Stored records

▬▬▬

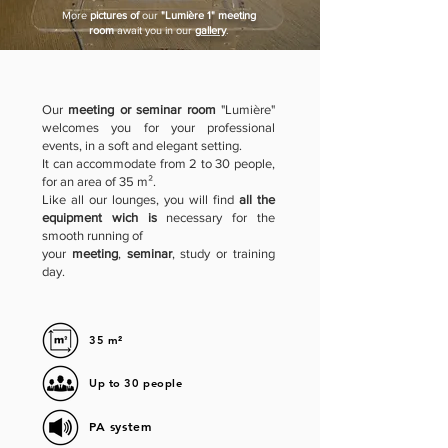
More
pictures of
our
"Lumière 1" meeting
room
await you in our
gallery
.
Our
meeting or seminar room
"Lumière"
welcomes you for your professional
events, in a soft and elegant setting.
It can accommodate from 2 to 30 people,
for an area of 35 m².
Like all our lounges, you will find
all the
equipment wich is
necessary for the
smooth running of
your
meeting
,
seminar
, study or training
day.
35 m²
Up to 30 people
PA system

▬▬▬

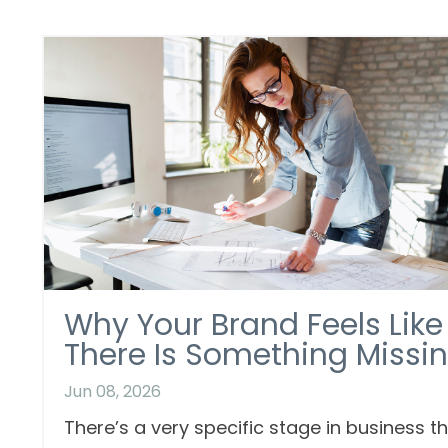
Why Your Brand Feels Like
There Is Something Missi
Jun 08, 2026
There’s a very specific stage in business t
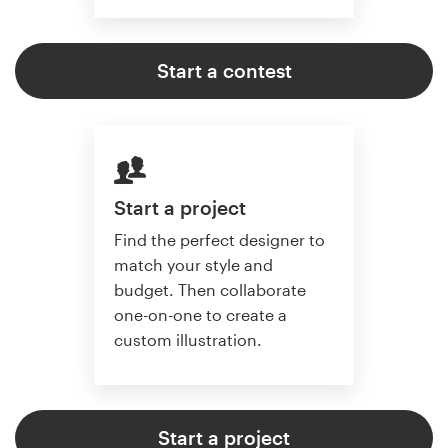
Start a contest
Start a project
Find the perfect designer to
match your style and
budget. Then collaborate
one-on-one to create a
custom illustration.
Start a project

▬▬▬

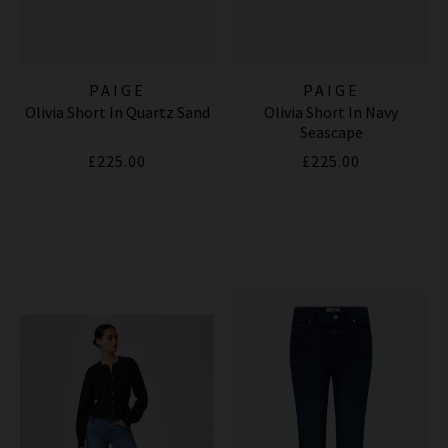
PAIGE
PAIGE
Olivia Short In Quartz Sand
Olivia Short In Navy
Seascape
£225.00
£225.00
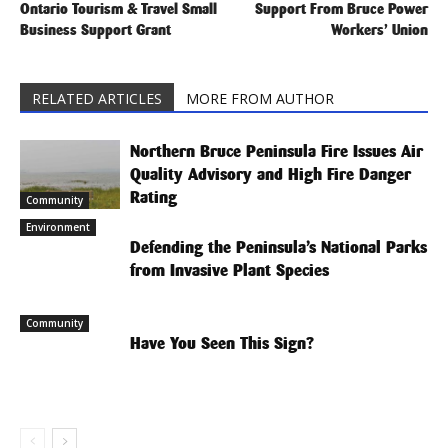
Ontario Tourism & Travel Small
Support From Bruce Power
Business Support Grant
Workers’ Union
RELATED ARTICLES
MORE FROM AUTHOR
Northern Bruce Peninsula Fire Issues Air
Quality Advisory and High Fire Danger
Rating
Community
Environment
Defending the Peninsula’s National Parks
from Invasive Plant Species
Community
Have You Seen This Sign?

▬▬▬

### Work order
Write out each line above that contains the word "Like".

### Written solution
Like all our lounges, you will find
Why Your Brand Feels Like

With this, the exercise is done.